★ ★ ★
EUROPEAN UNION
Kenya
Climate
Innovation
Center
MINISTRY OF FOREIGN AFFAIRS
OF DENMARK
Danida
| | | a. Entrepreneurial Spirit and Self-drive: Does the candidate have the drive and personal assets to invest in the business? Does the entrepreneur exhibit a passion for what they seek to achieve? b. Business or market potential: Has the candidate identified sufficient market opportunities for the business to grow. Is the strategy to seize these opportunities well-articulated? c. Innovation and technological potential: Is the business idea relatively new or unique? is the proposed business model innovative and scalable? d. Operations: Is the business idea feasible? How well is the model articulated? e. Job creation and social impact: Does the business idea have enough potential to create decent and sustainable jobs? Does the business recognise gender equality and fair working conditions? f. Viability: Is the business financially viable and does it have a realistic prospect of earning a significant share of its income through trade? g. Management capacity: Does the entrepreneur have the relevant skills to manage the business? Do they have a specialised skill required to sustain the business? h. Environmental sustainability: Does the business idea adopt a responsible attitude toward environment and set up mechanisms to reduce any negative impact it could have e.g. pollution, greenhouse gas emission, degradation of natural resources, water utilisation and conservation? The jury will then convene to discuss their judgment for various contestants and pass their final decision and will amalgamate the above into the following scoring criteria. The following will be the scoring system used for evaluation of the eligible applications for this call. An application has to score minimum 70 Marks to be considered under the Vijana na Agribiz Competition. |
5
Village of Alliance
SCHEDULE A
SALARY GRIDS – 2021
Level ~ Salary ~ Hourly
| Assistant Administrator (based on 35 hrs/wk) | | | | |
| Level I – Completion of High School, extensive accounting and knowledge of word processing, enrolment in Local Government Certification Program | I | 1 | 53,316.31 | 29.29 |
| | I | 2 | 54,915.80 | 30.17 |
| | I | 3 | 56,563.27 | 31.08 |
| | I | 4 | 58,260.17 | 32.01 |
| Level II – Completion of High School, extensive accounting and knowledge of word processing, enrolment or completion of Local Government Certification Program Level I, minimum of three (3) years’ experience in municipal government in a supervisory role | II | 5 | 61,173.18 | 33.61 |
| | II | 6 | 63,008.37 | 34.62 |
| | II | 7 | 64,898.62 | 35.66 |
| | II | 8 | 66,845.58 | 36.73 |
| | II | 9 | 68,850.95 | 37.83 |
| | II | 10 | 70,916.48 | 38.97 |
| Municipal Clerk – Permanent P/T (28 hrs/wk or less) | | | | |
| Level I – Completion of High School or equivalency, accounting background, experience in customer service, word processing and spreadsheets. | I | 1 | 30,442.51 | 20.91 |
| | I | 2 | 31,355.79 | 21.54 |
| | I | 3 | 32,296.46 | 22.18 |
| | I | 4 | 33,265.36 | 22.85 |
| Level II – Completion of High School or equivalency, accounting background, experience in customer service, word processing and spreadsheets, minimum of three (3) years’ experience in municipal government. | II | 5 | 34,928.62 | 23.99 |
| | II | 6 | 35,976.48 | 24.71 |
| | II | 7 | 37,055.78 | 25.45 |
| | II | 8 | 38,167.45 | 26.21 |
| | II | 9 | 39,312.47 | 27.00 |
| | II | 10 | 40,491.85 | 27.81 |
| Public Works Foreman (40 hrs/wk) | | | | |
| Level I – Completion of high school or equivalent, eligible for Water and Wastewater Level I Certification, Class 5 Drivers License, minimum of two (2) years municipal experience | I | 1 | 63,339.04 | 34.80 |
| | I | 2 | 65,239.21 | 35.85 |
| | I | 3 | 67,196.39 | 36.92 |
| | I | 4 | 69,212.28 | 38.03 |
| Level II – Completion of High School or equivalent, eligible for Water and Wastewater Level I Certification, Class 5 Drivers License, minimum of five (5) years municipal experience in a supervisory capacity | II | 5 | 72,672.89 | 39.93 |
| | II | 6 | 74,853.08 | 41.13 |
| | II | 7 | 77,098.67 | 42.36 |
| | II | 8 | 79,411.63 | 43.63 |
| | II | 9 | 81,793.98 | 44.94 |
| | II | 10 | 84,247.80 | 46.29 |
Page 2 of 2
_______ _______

# WORK REQUIRED:
Having read the material, set all of it down again without a single difference.

# SOLUTION TO THIS PROBLEM:
★ ★ ★
EUROPEAN UNION
Kenya
Climate
Innovation
Center
MINISTRY OF FOREIGN AFFAIRS
OF DENMARK
Danida
| | | a. Entrepreneurial Spirit and Self-drive: Does the candidate have the drive and personal assets to invest in the business? Does the entrepreneur exhibit a passion for what they seek to achieve? b. Business or market potential: Has the candidate identified sufficient market opportunities for the business to grow. Is the strategy to seize these opportunities well-articulated? c. Innovation and technological potential: Is the business idea relatively new or unique? is the proposed business model innovative and scalable? d. Operations: Is the business idea feasible? How well is the model articulated? e. Job creation and social impact: Does the business idea have enough potential to create decent and sustainable jobs? Does the business recognise gender equality and fair working conditions? f. Viability: Is the business financially viable and does it have a realistic prospect of earning a significant share of its income through trade? g. Management capacity: Does the entrepreneur have the relevant skills to manage the business? Do they have a specialised skill required to sustain the business? h. Environmental sustainability: Does the business idea adopt a responsible attitude toward environment and set up mechanisms to reduce any negative impact it could have e.g. pollution, greenhouse gas emission, degradation of natural resources, water utilisation and conservation? The jury will then convene to discuss their judgment for various contestants and pass their final decision and will amalgamate the above into the following scoring criteria. The following will be the scoring system used for evaluation of the eligible applications for this call. An application has to score minimum 70 Marks to be considered under the Vijana na Agribiz Competition. |
5
Village of Alliance
SCHEDULE A
SALARY GRIDS – 2021
Level ~ Salary ~ Hourly
| Assistant Administrator (based on 35 hrs/wk) | | | | |
| Level I – Completion of High School, extensive accounting and knowledge of word processing, enrolment in Local Government Certification Program | I | 1 | 53,316.31 | 29.29 |
| | I | 2 | 54,915.80 | 30.17 |
| | I | 3 | 56,563.27 | 31.08 |
| | I | 4 | 58,260.17 | 32.01 |
| Level II – Completion of High School, extensive accounting and knowledge of word processing, enrolment or completion of Local Government Certification Program Level I, minimum of three (3) years’ experience in municipal government in a supervisory role | II | 5 | 61,173.18 | 33.61 |
| | II | 6 | 63,008.37 | 34.62 |
| | II | 7 | 64,898.62 | 35.66 |
| | II | 8 | 66,845.58 | 36.73 |
| | II | 9 | 68,850.95 | 37.83 |
| | II | 10 | 70,916.48 | 38.97 |
| Municipal Clerk – Permanent P/T (28 hrs/wk or less) | | | | |
| Level I – Completion of High School or equivalency, accounting background, experience in customer service, word processing and spreadsheets. | I | 1 | 30,442.51 | 20.91 |
| | I | 2 | 31,355.79 | 21.54 |
| | I | 3 | 32,296.46 | 22.18 |
| | I | 4 | 33,265.36 | 22.85 |
| Level II – Completion of High School or equivalency, accounting background, experience in customer service, word processing and spreadsheets, minimum of three (3) years’ experience in municipal government. | II | 5 | 34,928.62 | 23.99 |
| | II | 6 | 35,976.48 | 24.71 |
| | II | 7 | 37,055.78 | 25.45 |
| | II | 8 | 38,167.45 | 26.21 |
| | II | 9 | 39,312.47 | 27.00 |
| | II | 10 | 40,491.85 | 27.81 |
| Public Works Foreman (40 hrs/wk) | | | | |
| Level I – Completion of high school or equivalent, eligible for Water and Wastewater Level I Certification, Class 5 Drivers License, minimum of two (2) years municipal experience | I | 1 | 63,339.04 | 34.80 |
| | I | 2 | 65,239.21 | 35.85 |
| | I | 3 | 67,196.39 | 36.92 |
| | I | 4 | 69,212.28 | 38.03 |
| Level II – Completion of High School or equivalent, eligible for Water and Wastewater Level I Certification, Class 5 Drivers License, minimum of five (5) years municipal experience in a supervisory capacity | II | 5 | 72,672.89 | 39.93 |
| | II | 6 | 74,853.08 | 41.13 |
| | II | 7 | 77,098.67 | 42.36 |
| | II | 8 | 79,411.63 | 43.63 |
| | II | 9 | 81,793.98 | 44.94 |
| | II | 10 | 84,247.80 | 46.29 |
Page 2 of 2
_______ _______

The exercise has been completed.